Oui. Un artisan sans site apparaît dans Google Maps exactement comme un artisan avec site, et souvent mieux, parce qu'il a passé son heure sur la fiche plutôt que sur des pages que personne ne lit. La carte ne classe pas des sites, elle classe des fiches.

Ce que Google Maps classe

Quand quelqu'un tape « façadier » et sa ville, Google affiche trois fiches au-dessus des résultats classiques. Pour choisir ces trois, il regarde la fiche Google Business : la catégorie, la distance, les avis, les photos, la fréquence des mises à jour, et ce que font les gens quand ils la voient (appellent-ils, cliquent-ils sur l'itinéraire). Le site n'entre dans ce calcul qu'à la marge, comme signal que l'entreprise existe.

Une fiche sans site mais avec 25 avis récents et 30 photos de chantiers passe devant une fiche avec site et 4 avis. Tous les jours.

Ce qui fait remonter une fiche sans site

  • La catégorie principale exacte : « façadier », pas « entreprise de bâtiment ».
  • La zone d'intervention honnête : les villes où vous acceptez de déplacer une équipe.
  • Les photos de vos chantiers, avec la ville dans la légende, une par semaine.
  • Les avis récents, demandés le jour où le chantier est fini, et répondus.
  • Un numéro sur lequel on décroche : Google mesure si les appels aboutissent.

Nous avons détaillé chacun de ces points dans optimiser sa fiche Google Business et la méthode des avis dans avoir plus d'avis Google.

Ce que le site ajouterait

Peu, pour la carte. Un peu plus pour le client : quand il a votre nom et le tape dans Google avant un rendez-vous, une page simple à votre nom, avec une photo de vous et cinq chantiers, le rassure. Ce n'est pas un enjeu de classement, c'est un enjeu de confiance avant la signature. Une page suffit ; un site de dix pages n'ajoute rien. Nous l'avons expliqué dans site internet ou publicité.

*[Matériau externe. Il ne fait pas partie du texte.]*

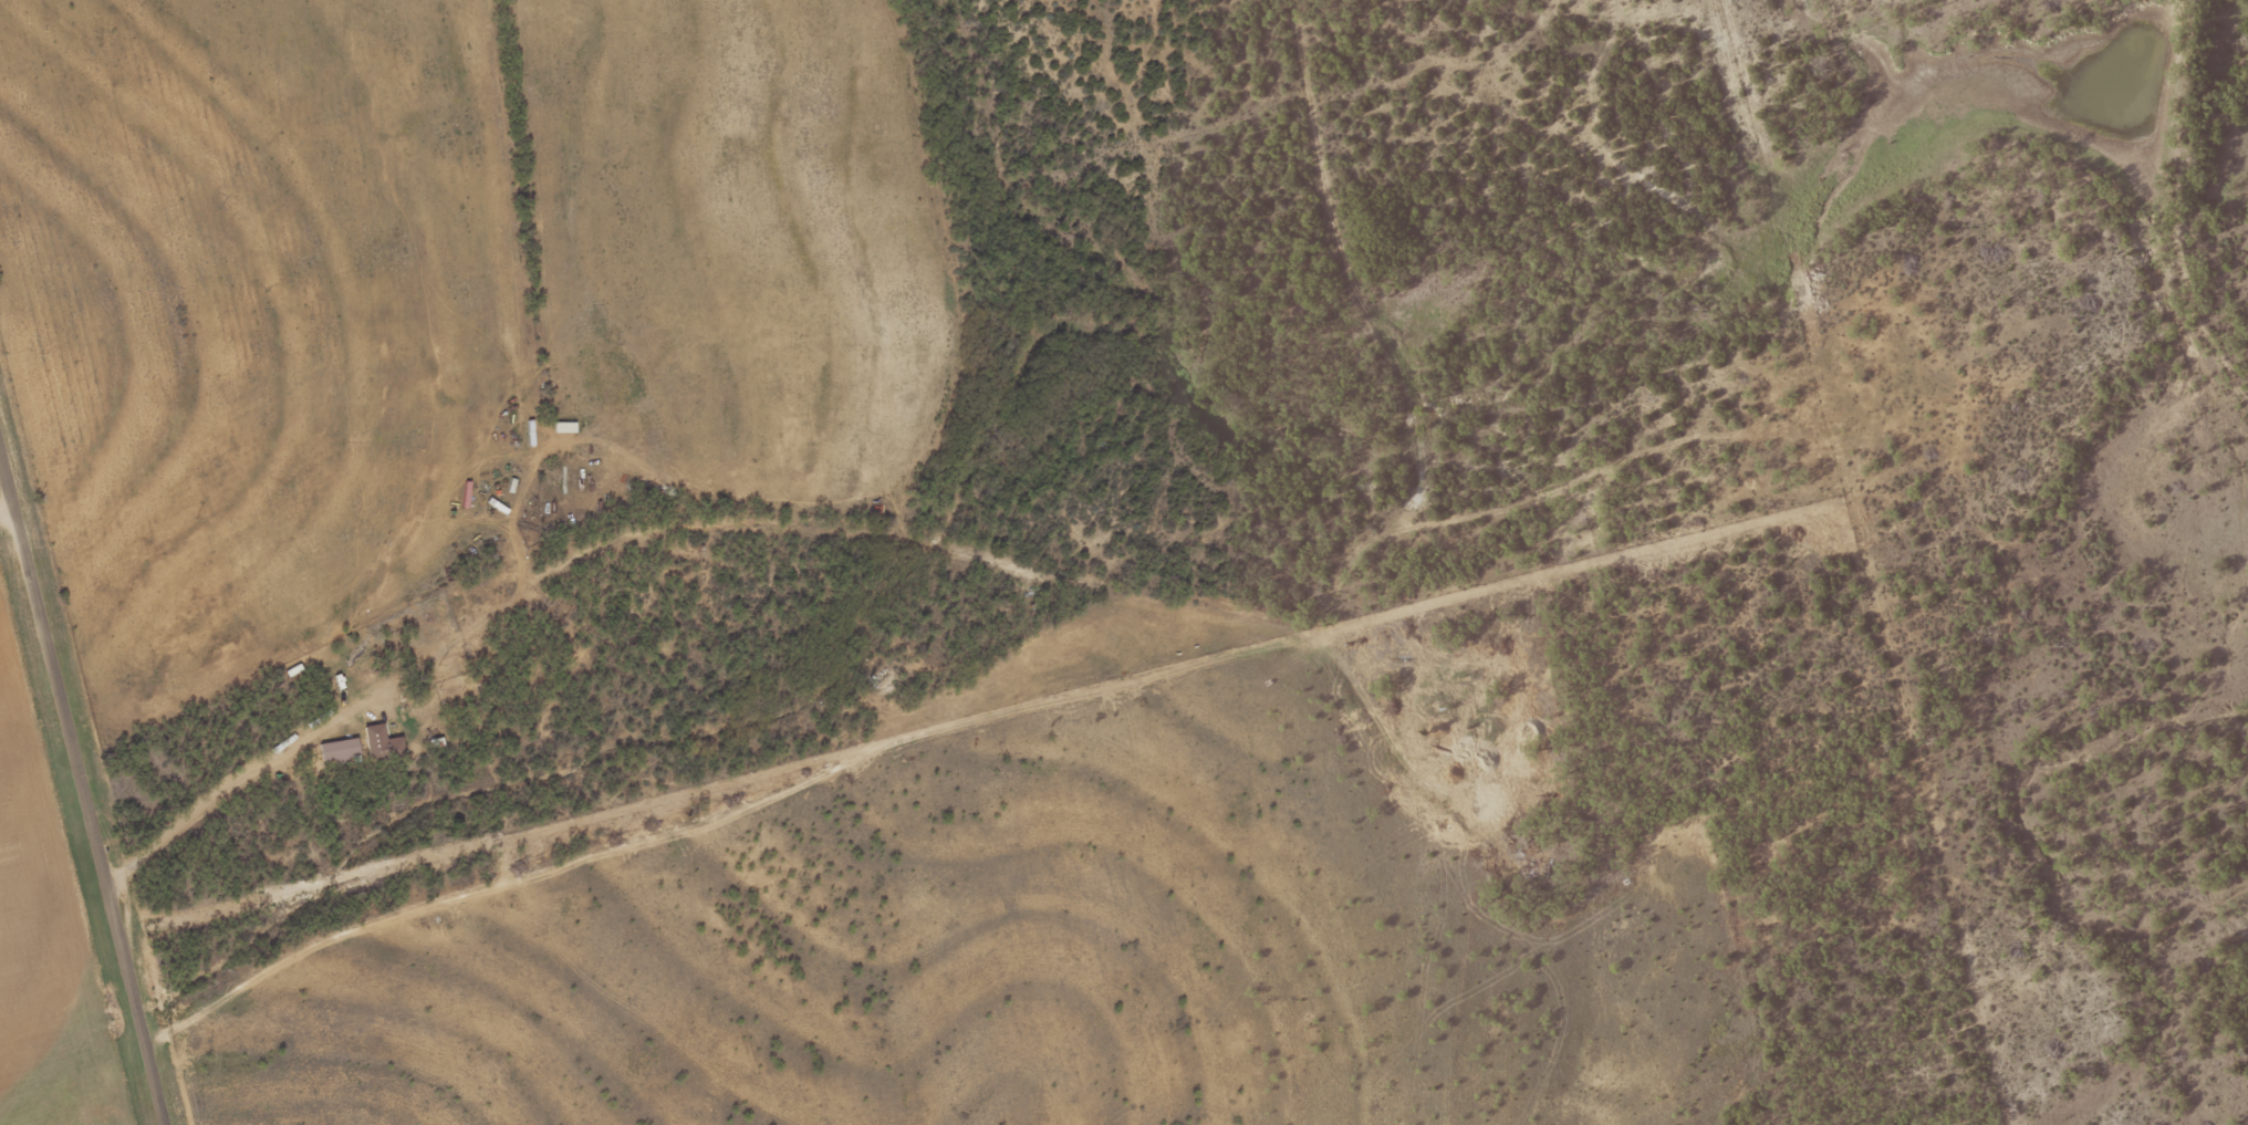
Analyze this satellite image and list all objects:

Si vous devez choisir entre une après-midi sur la fiche et 2 000 € dans un site, la fiche gagne sans discussion.

Ce que la carte ne fera jamais

Elle montre votre fiche à quelqu'un qui cherche votre métier aujourd'hui. Elle ne peut rien pour le propriétaire de la même ville qui regarde sa façade s'effriter depuis trois ans sans rien taper. Ce propriétaire-là existe, il est plus nombreux que celui qui cherche, et il ne se trouve pas sur une carte. Il se trouve sur son téléphone le soir, et c'est une vidéo avec un formulaire qui le fait lever la main. C'est un autre canal, que nous avons décrit dans la publicité Facebook dans le bâtiment.

La carte est le socle : gratuite, indispensable, une heure de réglage et dix minutes par mois. Elle produit quelques appels par semaine. Le planning se remplit ailleurs.

Le cas où le site compte : l'urgence pure

Serrurier, plombier en dépannage : le client compare trois fiches en trente secondes et appelle. Là, un site n'apporte rien non plus, mais les annonces payantes au-dessus de la carte, si. Nous avons traité ce cas dans apparaître en premier sur Google Maps.

Peut-on être sur Google Maps sans site internet ?

Oui. La fiche Google Business suffit, et c'est elle que la carte classe. Une fiche complète sans site passe devant une fiche vide avec site.

Qu'est-ce qui fait remonter une fiche dans Google Maps ?

La catégorie exacte, la zone d'intervention, les photos de chantiers récentes, les avis récents et répondus, et le fait que les gens appellent et restent en ligne.

Un site améliore-t-il le classement dans Google Maps ?

À la marge seulement. Il sert surtout au client qui tape votre nom avant un rendez-vous ; une page simple suffit pour ça.